**Exercise details**
From the listing below, retype exactly the line holding "Количество корпусов", the line holding "самодостаточными людьми, которые умеют", and the lines between them; skip everything else.

**Extracted entries**
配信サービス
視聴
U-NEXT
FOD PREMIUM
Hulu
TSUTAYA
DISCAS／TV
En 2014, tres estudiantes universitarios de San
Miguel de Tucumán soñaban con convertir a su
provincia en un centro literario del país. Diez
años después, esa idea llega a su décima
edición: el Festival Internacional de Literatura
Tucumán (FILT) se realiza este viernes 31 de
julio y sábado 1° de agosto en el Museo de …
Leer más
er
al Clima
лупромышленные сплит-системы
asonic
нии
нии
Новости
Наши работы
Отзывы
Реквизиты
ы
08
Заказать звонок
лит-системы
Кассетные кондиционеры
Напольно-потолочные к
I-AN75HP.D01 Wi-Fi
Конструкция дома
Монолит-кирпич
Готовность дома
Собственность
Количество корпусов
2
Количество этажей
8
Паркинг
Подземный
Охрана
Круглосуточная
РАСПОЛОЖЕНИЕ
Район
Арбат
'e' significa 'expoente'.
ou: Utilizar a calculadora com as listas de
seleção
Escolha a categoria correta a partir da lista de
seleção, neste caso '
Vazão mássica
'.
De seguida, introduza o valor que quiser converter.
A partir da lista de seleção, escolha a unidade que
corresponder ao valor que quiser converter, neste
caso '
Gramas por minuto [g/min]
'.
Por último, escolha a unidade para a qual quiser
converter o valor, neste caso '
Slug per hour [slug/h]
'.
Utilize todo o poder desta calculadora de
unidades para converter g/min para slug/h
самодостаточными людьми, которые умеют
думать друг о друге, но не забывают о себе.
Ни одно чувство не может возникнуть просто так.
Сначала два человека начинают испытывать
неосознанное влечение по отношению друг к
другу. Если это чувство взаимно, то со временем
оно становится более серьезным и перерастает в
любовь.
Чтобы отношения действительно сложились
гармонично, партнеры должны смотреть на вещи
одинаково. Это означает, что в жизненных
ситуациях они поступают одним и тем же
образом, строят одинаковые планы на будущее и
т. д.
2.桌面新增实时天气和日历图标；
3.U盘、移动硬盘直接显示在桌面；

**Exercise response**
Количество корпусов
2
Количество этажей
8
Паркинг
Подземный
Охрана
Круглосуточная
РАСПОЛОЖЕНИЕ
Район
Арбат
'e' significa 'expoente'.
ou: Utilizar a calculadora com as listas de
seleção
Escolha a categoria correta a partir da lista de
seleção, neste caso '
Vazão mássica
'.
De seguida, introduza o valor que quiser converter.
A partir da lista de seleção, escolha a unidade que
corresponder ao valor que quiser converter, neste
caso '
Gramas por minuto [g/min]
'.
Por último, escolha a unidade para a qual quiser
converter o valor, neste caso '
Slug per hour [slug/h]
'.
Utilize todo o poder desta calculadora de
unidades para converter g/min para slug/h
самодостаточными людьми, которые умеют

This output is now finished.